Reproduce each record exactly, leaving nothing out.

*Dataset excerpts*
------------------------

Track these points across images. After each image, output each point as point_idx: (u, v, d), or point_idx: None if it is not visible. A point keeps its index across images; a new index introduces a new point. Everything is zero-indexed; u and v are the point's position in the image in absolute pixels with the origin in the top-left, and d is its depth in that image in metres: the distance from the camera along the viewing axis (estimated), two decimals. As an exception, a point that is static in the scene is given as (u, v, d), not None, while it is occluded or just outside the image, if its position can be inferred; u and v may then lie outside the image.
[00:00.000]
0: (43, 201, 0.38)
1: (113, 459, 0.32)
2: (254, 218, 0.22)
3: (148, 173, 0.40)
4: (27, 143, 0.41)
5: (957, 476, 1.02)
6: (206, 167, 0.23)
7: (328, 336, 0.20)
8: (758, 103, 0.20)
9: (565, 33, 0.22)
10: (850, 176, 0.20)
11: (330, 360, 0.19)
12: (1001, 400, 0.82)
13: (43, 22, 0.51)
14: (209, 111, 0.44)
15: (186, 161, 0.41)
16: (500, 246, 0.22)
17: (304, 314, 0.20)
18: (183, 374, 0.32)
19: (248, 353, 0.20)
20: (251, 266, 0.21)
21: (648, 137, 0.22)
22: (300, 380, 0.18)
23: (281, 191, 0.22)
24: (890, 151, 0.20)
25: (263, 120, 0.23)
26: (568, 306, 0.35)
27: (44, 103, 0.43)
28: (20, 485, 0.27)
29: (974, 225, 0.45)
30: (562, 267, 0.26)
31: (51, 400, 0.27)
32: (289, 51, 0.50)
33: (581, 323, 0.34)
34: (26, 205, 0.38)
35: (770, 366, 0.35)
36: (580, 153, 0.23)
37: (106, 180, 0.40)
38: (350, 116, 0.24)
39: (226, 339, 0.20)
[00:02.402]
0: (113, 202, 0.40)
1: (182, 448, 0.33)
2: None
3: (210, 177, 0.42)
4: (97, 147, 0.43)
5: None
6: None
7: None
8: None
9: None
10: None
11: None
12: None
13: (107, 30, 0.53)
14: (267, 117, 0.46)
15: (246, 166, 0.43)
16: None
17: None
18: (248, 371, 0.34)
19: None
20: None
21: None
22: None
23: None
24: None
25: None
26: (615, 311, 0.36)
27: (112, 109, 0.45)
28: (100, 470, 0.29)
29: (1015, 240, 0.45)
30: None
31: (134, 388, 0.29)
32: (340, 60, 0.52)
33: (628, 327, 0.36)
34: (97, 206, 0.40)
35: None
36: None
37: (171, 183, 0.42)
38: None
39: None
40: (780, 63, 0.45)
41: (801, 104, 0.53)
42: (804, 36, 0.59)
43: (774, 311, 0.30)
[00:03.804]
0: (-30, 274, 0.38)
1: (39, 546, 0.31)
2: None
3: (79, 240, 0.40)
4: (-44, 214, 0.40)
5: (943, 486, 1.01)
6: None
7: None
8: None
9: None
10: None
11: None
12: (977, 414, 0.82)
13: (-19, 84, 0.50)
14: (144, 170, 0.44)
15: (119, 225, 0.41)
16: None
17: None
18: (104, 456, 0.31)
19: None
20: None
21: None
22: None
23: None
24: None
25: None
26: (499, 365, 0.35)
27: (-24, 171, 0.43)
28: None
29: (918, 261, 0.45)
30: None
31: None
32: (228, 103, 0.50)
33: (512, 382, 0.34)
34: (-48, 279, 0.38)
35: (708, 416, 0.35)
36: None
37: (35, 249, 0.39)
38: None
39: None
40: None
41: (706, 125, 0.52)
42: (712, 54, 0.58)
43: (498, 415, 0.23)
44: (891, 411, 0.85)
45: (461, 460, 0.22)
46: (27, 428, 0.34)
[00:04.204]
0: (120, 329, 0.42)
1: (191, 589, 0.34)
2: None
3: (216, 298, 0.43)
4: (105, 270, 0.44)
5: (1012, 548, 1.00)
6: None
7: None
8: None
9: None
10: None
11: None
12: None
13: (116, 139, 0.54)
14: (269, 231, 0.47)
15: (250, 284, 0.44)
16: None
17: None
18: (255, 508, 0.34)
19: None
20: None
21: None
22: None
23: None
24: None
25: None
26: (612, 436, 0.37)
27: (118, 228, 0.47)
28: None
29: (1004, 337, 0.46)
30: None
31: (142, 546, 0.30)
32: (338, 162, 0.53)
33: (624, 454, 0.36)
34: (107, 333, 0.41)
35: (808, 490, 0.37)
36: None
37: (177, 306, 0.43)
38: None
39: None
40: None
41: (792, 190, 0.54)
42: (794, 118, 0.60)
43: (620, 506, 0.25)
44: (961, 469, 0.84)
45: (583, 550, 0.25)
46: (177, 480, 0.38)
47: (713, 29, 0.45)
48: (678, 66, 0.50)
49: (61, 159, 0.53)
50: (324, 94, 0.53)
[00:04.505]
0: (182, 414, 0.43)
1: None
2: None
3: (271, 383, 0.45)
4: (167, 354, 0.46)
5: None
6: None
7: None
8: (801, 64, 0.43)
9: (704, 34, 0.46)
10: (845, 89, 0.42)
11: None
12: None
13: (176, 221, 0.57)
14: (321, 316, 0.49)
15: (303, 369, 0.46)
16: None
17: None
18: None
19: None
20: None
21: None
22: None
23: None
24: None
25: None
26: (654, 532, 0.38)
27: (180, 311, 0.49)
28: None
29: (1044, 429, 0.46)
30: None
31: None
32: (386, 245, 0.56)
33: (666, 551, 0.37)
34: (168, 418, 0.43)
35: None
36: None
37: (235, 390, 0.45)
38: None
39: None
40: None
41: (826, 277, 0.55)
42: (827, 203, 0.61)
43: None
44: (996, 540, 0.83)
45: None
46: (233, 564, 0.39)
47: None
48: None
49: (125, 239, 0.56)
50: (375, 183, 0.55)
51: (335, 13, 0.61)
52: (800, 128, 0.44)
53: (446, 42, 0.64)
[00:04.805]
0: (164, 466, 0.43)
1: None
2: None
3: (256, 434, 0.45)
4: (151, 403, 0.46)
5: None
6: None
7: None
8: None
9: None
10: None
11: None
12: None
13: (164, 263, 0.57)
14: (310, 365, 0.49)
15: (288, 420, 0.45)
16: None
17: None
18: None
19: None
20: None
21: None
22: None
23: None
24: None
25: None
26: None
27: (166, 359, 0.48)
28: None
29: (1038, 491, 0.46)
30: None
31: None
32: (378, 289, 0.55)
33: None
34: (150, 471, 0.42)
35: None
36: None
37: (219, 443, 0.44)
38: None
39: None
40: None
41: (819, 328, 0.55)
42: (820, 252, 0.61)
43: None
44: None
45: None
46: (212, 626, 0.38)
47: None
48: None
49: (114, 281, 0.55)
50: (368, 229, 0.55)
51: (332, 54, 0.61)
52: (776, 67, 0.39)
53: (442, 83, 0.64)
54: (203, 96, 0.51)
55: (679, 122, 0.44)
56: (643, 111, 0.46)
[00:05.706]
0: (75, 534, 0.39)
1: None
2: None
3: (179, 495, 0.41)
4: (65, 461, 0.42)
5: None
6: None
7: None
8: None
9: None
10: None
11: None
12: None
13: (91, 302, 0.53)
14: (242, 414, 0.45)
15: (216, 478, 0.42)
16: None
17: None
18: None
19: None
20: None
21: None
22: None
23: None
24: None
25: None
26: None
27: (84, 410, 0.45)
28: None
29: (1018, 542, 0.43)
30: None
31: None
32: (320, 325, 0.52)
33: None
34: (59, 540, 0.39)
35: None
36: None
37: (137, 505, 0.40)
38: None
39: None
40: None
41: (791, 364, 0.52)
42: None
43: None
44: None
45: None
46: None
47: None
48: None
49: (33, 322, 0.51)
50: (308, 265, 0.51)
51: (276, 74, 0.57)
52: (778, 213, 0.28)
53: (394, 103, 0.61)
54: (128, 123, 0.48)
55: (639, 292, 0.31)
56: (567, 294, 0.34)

------------------------

*Answer to this problem*
Track these points across images. After each image, output each point as point_idx: (u, v, d), or point_idx: None if it is not visible. A point keeps its index across images; a new index introduces a new point. Everything is zero-indexed; u and v are the point's position in the image in absolute pixels with the origin in the top-left, and d is its depth in that image in metres: the distance from the camera along the viewing axis (estimated), two decimals. As an exception, a point that is static in the scene is given as (u, v, d), not None, while it is occluded or just outside the image, if its position can be inferred; u and v may then lie outside the image.
[00:00.000]
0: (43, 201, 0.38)
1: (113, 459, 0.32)
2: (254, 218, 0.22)
3: (148, 173, 0.40)
4: (27, 143, 0.41)
5: (957, 476, 1.02)
6: (206, 167, 0.23)
7: (328, 336, 0.20)
8: (758, 103, 0.20)
9: (565, 33, 0.22)
10: (850, 176, 0.20)
11: (330, 360, 0.19)
12: (1001, 400, 0.82)
13: (43, 22, 0.51)
14: (209, 111, 0.44)
15: (186, 161, 0.41)
16: (500, 246, 0.22)
17: (304, 314, 0.20)
18: (183, 374, 0.32)
19: (248, 353, 0.20)
20: (251, 266, 0.21)
21: (648, 137, 0.22)
22: (300, 380, 0.18)
23: (281, 191, 0.22)
24: (890, 151, 0.20)
25: (263, 120, 0.23)
26: (568, 306, 0.35)
27: (44, 103, 0.43)
28: (20, 485, 0.27)
29: (974, 225, 0.45)
30: (562, 267, 0.26)
31: (51, 400, 0.27)
32: (289, 51, 0.50)
33: (581, 323, 0.34)
34: (26, 205, 0.38)
35: (770, 366, 0.35)
36: (580, 153, 0.23)
37: (106, 180, 0.40)
38: (350, 116, 0.24)
39: (226, 339, 0.20)
[00:02.402]
0: (113, 202, 0.40)
1: (182, 448, 0.33)
2: None
3: (210, 177, 0.42)
4: (97, 147, 0.43)
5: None
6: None
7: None
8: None
9: None
10: None
11: None
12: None
13: (107, 30, 0.53)
14: (267, 117, 0.46)
15: (246, 166, 0.43)
16: None
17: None
18: (248, 371, 0.34)
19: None
20: None
21: None
22: None
23: None
24: None
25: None
26: (615, 311, 0.36)
27: (112, 109, 0.45)
28: (100, 470, 0.29)
29: (1015, 240, 0.45)
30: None
31: (134, 388, 0.29)
32: (340, 60, 0.52)
33: (628, 327, 0.36)
34: (97, 206, 0.40)
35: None
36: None
37: (171, 183, 0.42)
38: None
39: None
40: (780, 63, 0.45)
41: (801, 104, 0.53)
42: (804, 36, 0.59)
43: (774, 311, 0.30)
[00:03.804]
0: (-30, 274, 0.38)
1: (39, 546, 0.31)
2: None
3: (79, 240, 0.40)
4: (-44, 214, 0.40)
5: (943, 486, 1.01)
6: None
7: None
8: None
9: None
10: None
11: None
12: (977, 414, 0.82)
13: (-19, 84, 0.50)
14: (144, 170, 0.44)
15: (119, 225, 0.41)
16: None
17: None
18: (104, 456, 0.31)
19: None
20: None
21: None
22: None
23: None
24: None
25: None
26: (499, 365, 0.35)
27: (-24, 171, 0.43)
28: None
29: (918, 261, 0.45)
30: None
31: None
32: (228, 103, 0.50)
33: (512, 382, 0.34)
34: (-48, 279, 0.38)
35: (708, 416, 0.35)
36: None
37: (35, 249, 0.39)
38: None
39: None
40: None
41: (706, 125, 0.52)
42: (712, 54, 0.58)
43: (498, 415, 0.23)
44: (891, 411, 0.85)
45: (461, 460, 0.22)
46: (27, 428, 0.34)
[00:04.204]
0: (120, 329, 0.42)
1: (191, 589, 0.34)
2: None
3: (216, 298, 0.43)
4: (105, 270, 0.44)
5: (1012, 548, 1.00)
6: None
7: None
8: None
9: None
10: None
11: None
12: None
13: (116, 139, 0.54)
14: (269, 231, 0.47)
15: (250, 284, 0.44)
16: None
17: None
18: (255, 508, 0.34)
19: None
20: None
21: None
22: None
23: None
24: None
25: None
26: (612, 436, 0.37)
27: (118, 228, 0.47)
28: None
29: (1004, 337, 0.46)
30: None
31: (142, 546, 0.30)
32: (338, 162, 0.53)
33: (624, 454, 0.36)
34: (107, 333, 0.41)
35: (808, 490, 0.37)
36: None
37: (177, 306, 0.43)
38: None
39: None
40: None
41: (792, 190, 0.54)
42: (794, 118, 0.60)
43: (620, 506, 0.25)
44: (961, 469, 0.84)
45: (583, 550, 0.25)
46: (177, 480, 0.38)
47: (713, 29, 0.45)
48: (678, 66, 0.50)
49: (61, 159, 0.53)
50: (324, 94, 0.53)
[00:04.505]
0: (182, 414, 0.43)
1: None
2: None
3: (271, 383, 0.45)
4: (167, 354, 0.46)
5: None
6: None
7: None
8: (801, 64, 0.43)
9: (704, 34, 0.46)
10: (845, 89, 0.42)
11: None
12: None
13: (176, 221, 0.57)
14: (321, 316, 0.49)
15: (303, 369, 0.46)
16: None
17: None
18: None
19: None
20: None
21: None
22: None
23: None
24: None
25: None
26: (654, 532, 0.38)
27: (180, 311, 0.49)
28: None
29: (1044, 429, 0.46)
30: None
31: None
32: (386, 245, 0.56)
33: (666, 551, 0.37)
34: (168, 418, 0.43)
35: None
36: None
37: (235, 390, 0.45)
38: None
39: None
40: None
41: (826, 277, 0.55)
42: (827, 203, 0.61)
43: None
44: (996, 540, 0.83)
45: None
46: (233, 564, 0.39)
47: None
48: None
49: (125, 239, 0.56)
50: (375, 183, 0.55)
51: (335, 13, 0.61)
52: (800, 128, 0.44)
53: (446, 42, 0.64)
[00:04.805]
0: (164, 466, 0.43)
1: None
2: None
3: (256, 434, 0.45)
4: (151, 403, 0.46)
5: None
6: None
7: None
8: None
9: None
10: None
11: None
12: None
13: (164, 263, 0.57)
14: (310, 365, 0.49)
15: (288, 420, 0.45)
16: None
17: None
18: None
19: None
20: None
21: None
22: None
23: None
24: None
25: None
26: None
27: (166, 359, 0.48)
28: None
29: (1038, 491, 0.46)
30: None
31: None
32: (378, 289, 0.55)
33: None
34: (150, 471, 0.42)
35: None
36: None
37: (219, 443, 0.44)
38: None
39: None
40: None
41: (819, 328, 0.55)
42: (820, 252, 0.61)
43: None
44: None
45: None
46: (212, 626, 0.38)
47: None
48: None
49: (114, 281, 0.55)
50: (368, 229, 0.55)
51: (332, 54, 0.61)
52: (776, 67, 0.39)
53: (442, 83, 0.64)
54: (203, 96, 0.51)
55: (679, 122, 0.44)
56: (643, 111, 0.46)
[00:05.706]
0: (75, 534, 0.39)
1: None
2: None
3: (179, 495, 0.41)
4: (65, 461, 0.42)
5: None
6: None
7: None
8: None
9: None
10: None
11: None
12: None
13: (91, 302, 0.53)
14: (242, 414, 0.45)
15: (216, 478, 0.42)
16: None
17: None
18: None
19: None
20: None
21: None
22: None
23: None
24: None
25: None
26: None
27: (84, 410, 0.45)
28: None
29: (1018, 542, 0.43)
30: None
31: None
32: (320, 325, 0.52)
33: None
34: (59, 540, 0.39)
35: None
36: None
37: (137, 505, 0.40)
38: None
39: None
40: None
41: (791, 364, 0.52)
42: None
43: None
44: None
45: None
46: None
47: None
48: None
49: (33, 322, 0.51)
50: (308, 265, 0.51)
51: (276, 74, 0.57)
52: (778, 213, 0.28)
53: (394, 103, 0.61)
54: (128, 123, 0.48)
55: (639, 292, 0.31)
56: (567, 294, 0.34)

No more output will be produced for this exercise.